Cancer de la prostate : plus d’inhibitions pour les mCSPC HRR-altérés
L’étude TALAPRO-3 montre qu’associer le talazoparib à l’enzalutamide améliore significativement la survie sans progression radiologique chez des patients atteints d’un cancer de la prostate métastatique sensible à la castration et porteurs d’altérations HRR.
Chez les patients atteints d’un cancer de la prostate métastatique sensible à la castration (mCSPC), l’intensification par ADT et ARPI ne suffit pas toujours à contrôler durablement la maladie lorsqu’elle est associée à des altérations des gènes de réparation par recombinaison homologue (HRR).
Dans ce contexte et dans la foulée du signal déjà observé dans TALAPRO-2, les chercheurs ont testé plus précocement l’idée d’un double blocage associant les inhibitions de PARP et de la voie androgénique chez les patients sous ADT.
Design de TALAPRO-3
TALAPRO-3 est une étude de phase 3 en double aveugle, ayant randomisé 599 patients sous ADT et ayant une altération HRR confirmée. Le premier bras a reçu en sus 0,5 mg de talazoparib et 160 mg de l’enzalutamide par jour, tandis que le second a reçu la même dose d’enzalutamide ainsi qu’un placebo.

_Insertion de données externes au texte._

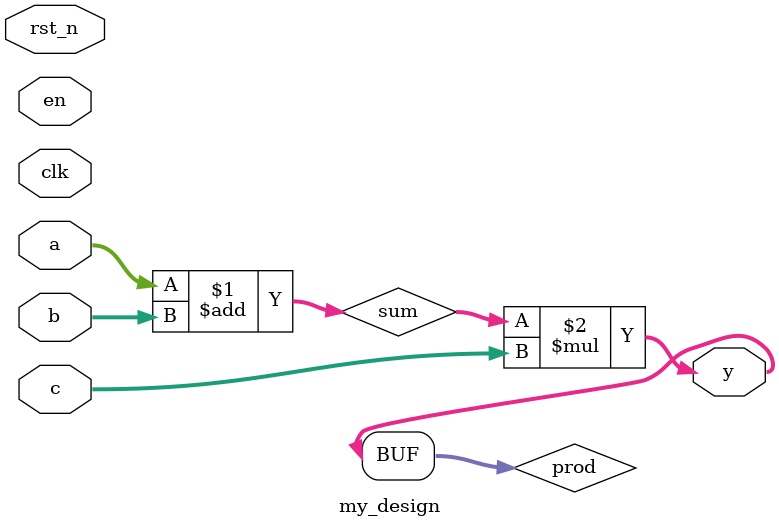
<source format=v>
module my_design (
  input  wire         clk,
  input  wire         rst_n,
  input  wire [31:0]  a,
  input  wire [31:0]  b,
  input  wire [31:0]  c,
  input  wire         en,
  output wire [31:0]  y
);
  // Simple datapath: y = (a + b) * c
  wire [31:0] sum;
  wire [31:0] prod;
 
  assign sum  = a + b;
  assign prod = sum * c;
 
  // No pipeline initially
  assign y = prod;
 
endmodule
</source>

La stratification reposait sur le caractère de novo ou récidivant du mCSPC, le volume tumoral élevé ou faible et le statut BRCA versus non-BRCA.
Des résultats positifs
- La survie sans progression radiologique (rPFS) : après un suivi moyen d’environ 38 mois, le bras talazoparib + enzalutamide a réduit de 52% le risque de progression ou de décès, soit un hasard ratio (HR) de 0,48. La médiane de rPFS n’est pas atteinte dans ce bras versus 45,8 mois dans le bras placebo + enza. Le bénéfice est particulièrement marqué dans le sous-groupe BRCA muté, avec une diminution du risque de 63% (HR de 0,37), mais elle est tout de même de 43% chez les patients non-BRCA mutés (HR de 0,57).
- Critères secondaires : l’analyse intermédiaire de la survie globale (OS), bien que favorable à la combinaison, n’est pas significative. Chez les patients qui ont récidivé, le délai jusqu’à progression du PSA et le délai avant traitement antinéoplasique ultérieur ont également été prolongés par la combinaison (HR à 0,51).
Des toxicités globalement gérables
Le profil de tolérance reste dominé par les toxicités hématologiques, en particulier l’anémie (71,2%), la fatigue (28,4%) et la diminution des neutrophiles (27,1%). Les toxicités de grade 3-4 – qui sont presque deux plus fréquentes avec la combinaison – sont généralement gérables avec des modifications de doses et des soins de support.
Quelques cas de syndrome myélodysplasique, de leucémie aigüe myéloblastique et d’événements thromboemboliques ont été signalés dans le bras combinaison.
Conclusion
En attendant l’OS, les résultats de TALAPRO-3 semblent plaider en faveur d’un développement plus précoce de l’association talazoparib-enzalutamide chez les patients porteurs d’altérations HRR. L’étude confirme aussi l’intérêt d’un dépistage moléculaire rapide pour identifier les patients susceptibles de bénéficier de cette stratégie.
Référence
Agarwal N et al, TALAPRO-3: Talazoparib plus enzalutamide versus placebo plus enzalutamide for the treatment of patients with metastatic castration-sensitive prostate cancer harboring homologous recombination repair gene alterations. J Clin Oncol 2026;44(suppl 17:abstr LBA5007).